Monday, August 21st
String of substrings
Given a string, determine if the string can be built by a substring appended by multiple copies of itself
A photo shared via Wikipedia, provided under the Creative Commons Attribution-Share Alike 4.0 International license. No changes madeThe basic solution to the problem is basically brute force: create a string of various sizes beginning from the first character, and check if the following characters in the original string are equal to it. There are different ways to accomplish this idea. My first approach, detailed below, was successful, but had a runtime of almost 1200ms and performed poorly, 5th percentile compared to other leetcode solutions. So I tried a few different implementation techniques. The graph below shows the runtime for each solution.
Approach 1
So in my first solution, I iterated over a string length of 1 to string length n/2, created a substring of length i, then deleted it from the beginning of the string
for(int i=1; i<=s.size()/2; i++) {
if(s.size()%i!=0) continue;
string s2=s;
string sub=s2.substr(0,i);
s2.erase(0,i);
...
}
Then created a while loop that repeatedly checks if the next part of the string is equal to the substring. If so, continue erasing the beginning of the string and checking the front of the string against the designated substring
while(sub==s2.substr(0,i)) {
if(s2.length()==sub.length()) return true;
s2.erase(0,i);
}
If the execution doesn't reach the return true state, then return false
for(int i=1; i<=s.size()/2; i++) {
...
}
return false;
The full code of this first approach is below.
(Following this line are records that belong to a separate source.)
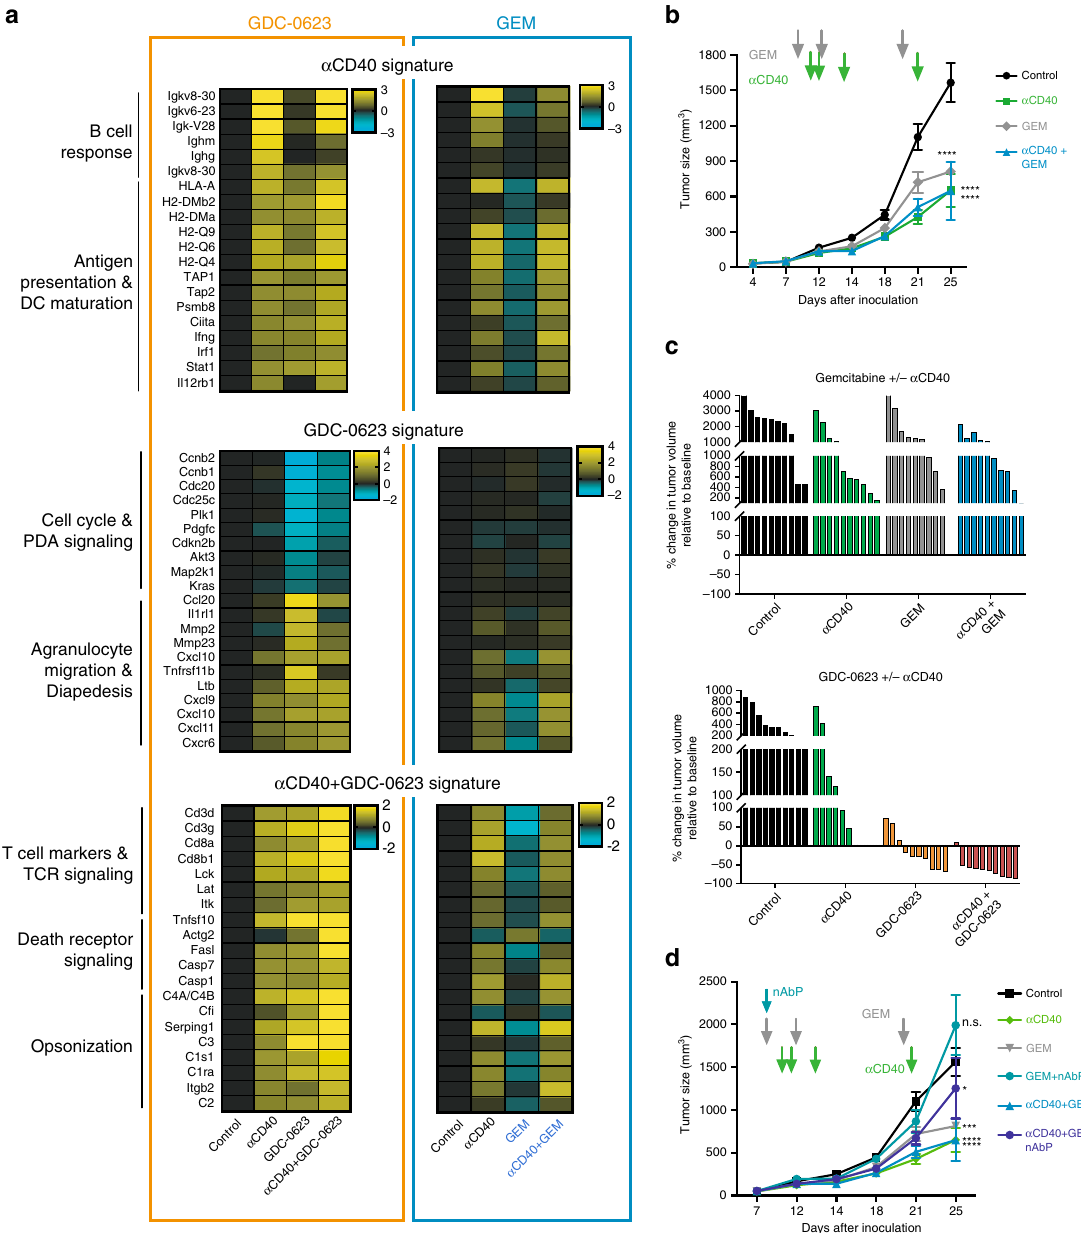
Fig. 7 Gene signatures correlate with treatment ef fi cacy and reveal drug mechanism of action. a Gene signatures for each individual treatment regimen manually composed on the basis of differentially expressed genes between control and indicated treatment group of the MEKi/CD40 Ab experiment, as performed on four mice per treatment group of the experiments shown in Fig. 3a – c. In GEM/CD40 Ab PDA30364 experiments, 120 mg kg − 1 GEM was administered on treatment days 1, 5, and 12 and anti-CD40 Ab on days 3, 4, 6, and 14; mean ± s.e.m. Each treatment group consisted of at least seven animals. Four mice per treatment group were analyzed on day 22/23 after tumor inoculation. b Tumor growth of GEM/CD40 Ab or monotherapy groups. Mean±s.e.m. Two-way ANOVA with post hoc Fisher ’ s LSD test (treatment groups vs. control; day 25). c Waterfall plots of GEM/CD40 Ab and MEKi/anti- CD40 Ab on day 22 after tumor inoculation. Each bar represents one individual mouse. Some data as in Fig. 3c and 7b. d Treatment of PDA30364 tumor- bearing mice with 120 mg kg − 1 GEM or nanoparticle albumin bound paclitaxel (nAbP). nAbP was administered on treatment day 1 and GEM was dosed on days 1, 5, and 12. Anti-CD40 Ab on days 3, 4, 6, and 14. Mean± s.e.m. Four mice per treatment group were sacri fi ced on days 22/23 after tumor inoculation. Note, the control, anti-CD40 Ab, GEM, GEM/anti-CD40 Ab groups are the same as in b . Two-way ANOVA with post hoc Fisher ’ s LSD test (treatment groups vs. control; day 25). Signi fi cance levels are indicated by asterisks (* p ≤ 0.05; ** p ≤ 0.01; *** p ≤ 0.001; **** p ≤ antitumor ef fi cacy 14 , also did not result in synergistic antitumor the cell cycle and biosynthesis signature. Furthermore, whereas ef fi cacy in our PDA30364 model (Fig. 7d). The difference in MEKi single-agent treatment induces multiple pro-immunogenic antitumor ef fi cacy between the two treatments is closely re fl ected pathways, these are all markedly suppressed in GEM single-agent- by differences in the gene signatures. In particular, the GEM and treated tumors. Finally, the synergy in induction of T cell markers GEM/CD40 Ab regimens fail to induced a strong suppression of by the MEKi/CD40 Ab combination is not observed for the GEM/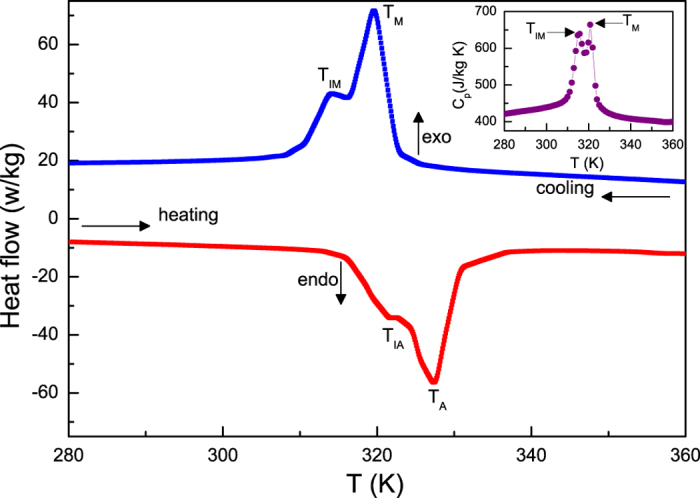
Heat flow data measured by continuous heating and cooling for Ni55.8Mn18.1Ga26.1 alloy.The inset shows temperature dependence of specific heat Cp(T) during cooling for this sample.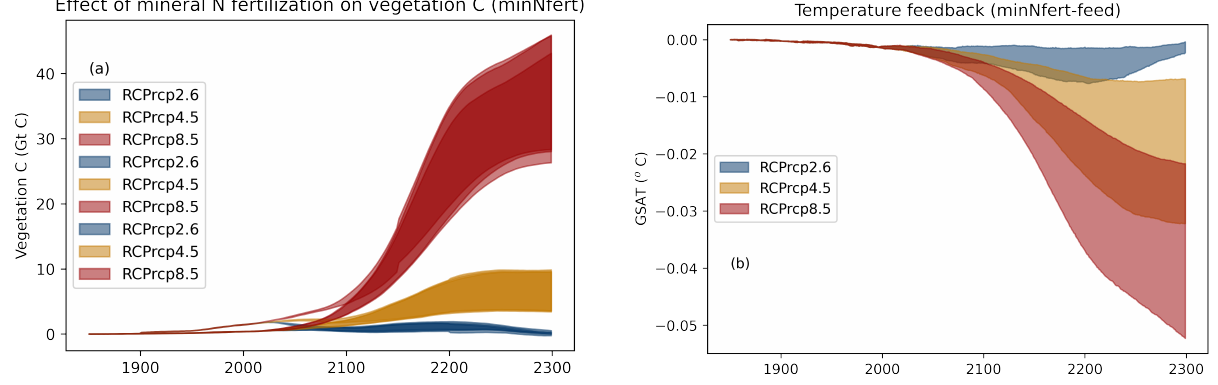
Figure 8. ( a ) The time series of the extra vegetation C uptake after fertilisation by mineral N released from thawing permafrost (minNfert). ( b ) The time series of the global surface air temperature (GSAT) response caused by the mineral nitrogen vegetation fertilisation feedback (minNfert-feed). See Table 2 for more details on how these are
It ran in 1191 ms
bool repeatedSubstringPattern(string s) {
for(int i=1; i<=s.size()/2; i++) {
if(s.size()%i!=0) continue;
string s2=s;
string sub=s2.substr(0,i);
s2.erase(0,i);
while(sub==s2.substr(0,i)) {
if(s2.length()==sub.length()) return true;
s2.erase(0,i);
}
}
return false;
}
Approach 2
In an attempt to improve solution 1, rather than erase the beginning of a string, I tracked an index to the original string of where the second substring starts. Instead of erasing part of the string then comparing the tested substring to the beginning of the new string, we track the index of the next substring in the original string.
The 2nd implementation below ran in 572 ms, running almost twice as fast as solution 1, but overall was still in the 9th percentile overall.
bool repeatedSubstringPattern(string s) {
for(int i=1; i<=s.size()/2; i++) {
string s2=s;
string sub=s2.substr(0,i);
int j=sub.size();
while(sub==s2.substr(j,i)) {
if(j+i==s2.size()) return true;
else if(j+i>s2.size()) break;
j+=sub.size();
}
}
return false;
}
Approach 3
The third approach implemented the use of indexed substrings in Approach 2, but instead ran the for loop in reverse, starting with s.size()/2 and iterating backward to i>=1. The result was a runtime of 382 seconds, another big improvement, but still only in the 12th percentile.
bool repeatedSubstringPattern(string s) {
for(int i=s.size()/2; i>=1; i--) {
string s2=s;
string sub=s2.substr(0,i);
int j=sub.size();
while(sub==s2.substr(j,i)) {
if(j+i==s2.size()) return true;
else if(j+i>s2.size()) break;
j+=sub.size();
}
}
return false;
}
A possible reason for the speed up is that, while counting down, it encompasses the basic substring when it's concatenated to other substrings. For example, consider the string 'abcabcabcabcabcabc'
Approach 1 or 2 would first test substring a, then substring ab, then substring abc, whereas approach 3 iterating backward would first test substring 'abcabcabc'. Counting down reaches matches faster since multiple substrings can occur in the test string.
Approach 4
To reduce the search space more, we first check is the length of a substring divides the length of the original string with no remainder
if(s.size()%i!=0) continue;
We used the same code as Approach 3, but inserted the above line of code at the beginning of the for loop. This led to a runtime 22ms, more than an order of magnitude faster than Approach 3. 47th percentile overall. Full code below
b
ool repeatedSubstringPattern(string s) {
for(int i=s.size()/2; i>=1; i--) {
if(s.size()%i!=0) continue;
string s2=s;
string sub=s2.substr(0,i);
int j=sub.size();
while(sub==s2.substr(j,i)) {
if(j+i==s2.size()) return true;
else if(j+i>s2.size()) break;
j+=sub.size();
}
}
return false;
}
Conclusion
There are several different ways to implement a basic idea. For this problem, the biggest improvements came from reducing the search space by testing if the length of a possible substring can evenly divide the original string.